- Source -
_ _ _
Apr 292011

Who among the following New Wave–era skinny tie wearers were Skinny Tie Poseurs and who were the Real Deal, Stylish Hepcats?

Real Deal, Stylish Hepcat or Opportunist?

If you don’t recall or are too young to have lived through it, the New Wave era of the late-1970s was when skinny ties were first brought back into hipster vogue by a generation of forward-thinking, backward-dressing musicians who weren’t comfortable with the wide ties of the late-1960s through mid-1970s. While The Clash sang about phony Beatlemania having beaten the dust, a number of their music-scene peers were embracing the skinny ties and suits that Brian Epstein and his tailor pushed as de rigueur among original British Invasion bands.

Goin' skinny!

It’s funny, to me, that The Beatles’ skinny tie beginnings carried so much stylistic clout because they were not skinny tie purists. Through the 1960s they would ride the vanguard of rock tie fashion: from skinny to bow to wide ties and eventually the cravat. Not that it really matters to this discussion, but as a boy I modeled my fashion sense along with each new development in the Fab Four’s Look, which explains why I’ve never moved past a deep preference for wide ties let alone developed much of a Look beyond what the band left me following their breakup.

In the mid-1970s, Noddy Holder, lead singer of Slade, exhausted the possibilities of the wide tie, ensuring a backlash from New Wave rockers, including some who probably cut their teeth on Slade’s bubblegum-rock rallying cries. David Bowie, contrary to what would be expected of a visionary, did not lead the skinny-tie revival. That distinction would probably go to eternally dapper Bryan Ferry, who kept it skinny even while going tartan. However, kinder, gentler New Wave, neo-Mod, and Power Pop bands of the late-’70s, like Blondie and The Knack rode this style the hardest and opened the floodgates to a generation of Skinny Tie Poseurs, a group of aspiring Corporate Rockers who figured it was high time to jump on the latest stylistic craze. Most notably, already established superstar Billy Joel used the skinny tie to reassert his Rock ‘n Roll Credibility. By the mid-1980s, faceless musicians in bands such as Pat Benetar and Quarterflash followed suit.

For every credible skinny tie band, such as The Cars, there were suspect skinny tie wearers, who could cite some sincere stylistic and musical identification with this trend in haberdashery. For instance, Robert Palmer, who turned off rock snobs with his massive mid-’80s success, had previously made a credible name for himself as a stylish R&B afficianado keeping pace a step or two behind the aforementioned Ferry. Or consider Huey Lewis, who quickly became an easy hipster joke as the News hit the top of the pops. Almost simultaneously, however, those same hipsters would be confronted with research into his humble Pub Rock roots, topped off by the future News’ My Aim Is True backing band credibility. Heavy stuff to work through in those formative rock-nerd years, but ultimately enriching.

I’ll let Townspeople work through these issues and see if we can’t determine which borderline skinny tie wearers were Real Deal, Stylish Hepcats or Skinny Tie Poseurs, and we’ll see what other skinny tie advocates and bandwagon jumpers are brought to the table. I look forward to your thoughts.


  61 Responses to “New Wave Skinny Tie Poseurs”
_ _ _
- Information supplied -
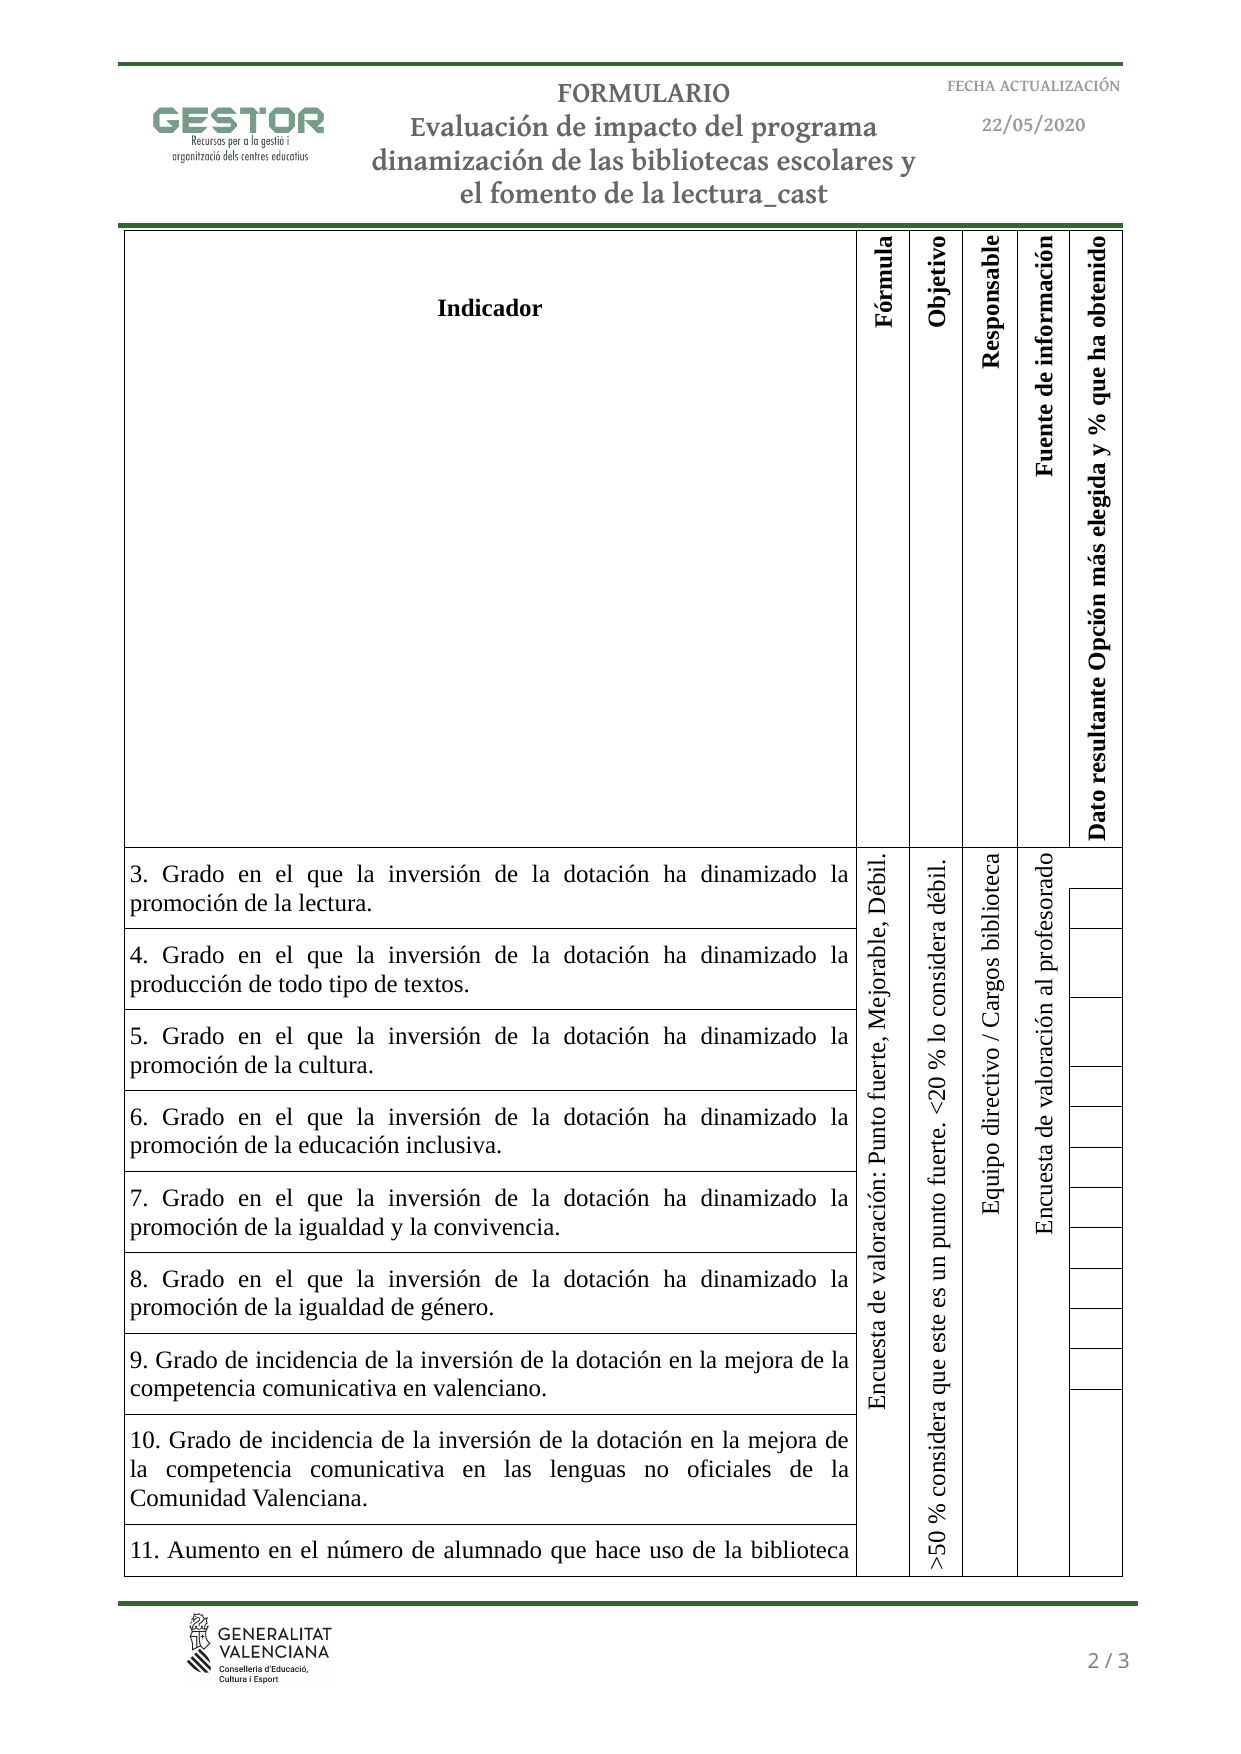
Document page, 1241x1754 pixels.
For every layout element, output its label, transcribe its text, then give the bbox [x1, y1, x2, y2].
_ _ _
- Task instructions -
Answer from the skinny tie post:
(a) In what tie style did The Beatles' 1960s progression end?
(b) Who does the post say probably deserves credit for leading the skinny-tie revival?
(c) Which band is named as an example of a credible skinny tie band?

- Exercise result -
(a) The cravat.
(b) Bryan Ferry.
(c) The Cars.